Para los adolescentes setenteros en Colombia el rock fue un paquete completo que recibimos como una bendición. Un mundo que nos habilitó para una pertenencia contracultural, moderna y cosmopolita. Para nosotros no importaban las grietas que hicieron que el rock dejara de ser algo monolítico después de que Elvis se hundiera. Carecía de interés entender las diferencias entra la rebeldía sicodélica (Grateful Dead), la glamorosa (Velvet Underground), la militante (Nina Simone), la marginal (Johnny Cash). No veíamos incompatibilidades entre The Beatles y The Rolling Stones: eran solo las dos cabezas del monstruo que nos engulló (a algunos los escupió poco después).
No era lo mismo en el Norte. El hipismo se convirtió en la némesis de lo que sería el punk, los experimentales se opusieron a los herederos del blues, el funk vinagró la dulzura del soul… y los Stones se convirtieron en el lado oscuro de los cuatro fabulosos: las mamás adoraban a los Beatles mientras se les preguntaba si eran capaces de dejar salir a sus hijas con un Stone.

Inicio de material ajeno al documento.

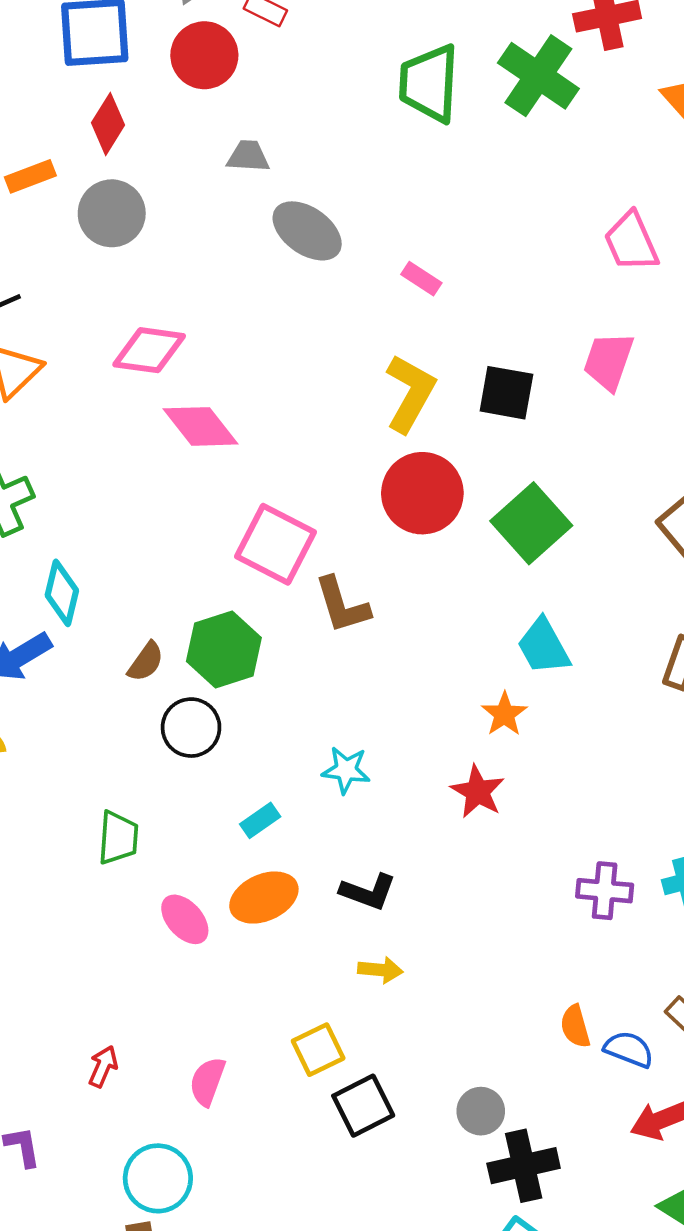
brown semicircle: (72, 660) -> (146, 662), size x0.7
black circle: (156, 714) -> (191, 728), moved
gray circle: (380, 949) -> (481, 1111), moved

Después llegaron Altamont y las emboscadas de la policía y la prensa sensacionalista contra Jagger y Richards; mientras que la reina convertía a Paul McCartney en caballero y Mark Chapman hacía de Lennon un mártir. Las diferencias culturales se hicieron cada vez más grandes; cualquier paisano se podía arrimar al rock advirtiendo que solo lo hacía al rock de los chicos de Liverpool.
La tensión juvenil y la antipatía callejeras alrededor de las dos bandas británicas tuvieron su baño teórico en un libro titulado “La música del hombre”. Su autor es Yehudi Menuhin (1916-1999), uno de los grandes violinistas de la historia. Menuhin –hablo con mi recuerdo después de 30 años– termina el libro con un capítulo sobre la música popular en el que lleva a los Beatles al cielo y condena la música de los Stones. Se trató de la introducción del maniqueísmo en la cultura juvenil. Como si fuera una profecía, después Hey Jude empezó a escucharse en las misas, Yesterday como trasfondo de mensajes de autoayuda y Eleanor Rigby como ambientador de consultorios. Y Paul se afianzó como el niño bueno del mundo pop: el que se comporta bien, no dice groserías, no hace chistes (porque todo chiste es discriminatorio y demandable), no hace comentarios sobre política, religión o fútbol.
The Beatles llegaron a ser, sin quererlo, el símbolo de la ñoñería contemporánea, el lenguaje correcto, la cortesía victoriana y el disimulo potenciado. Y el mundo del rock se fue quedando poco a poco con los Stones, hasta que en el siglo XXI Keith Richards ha pasado a ocupar un lugar análogo, aunque menor, al que había dejado vacante Elvis Presley. La lagartería evidente durante el paso de Mick y sus compañeros por Colombia es un triunfo para sus satánicas majestades.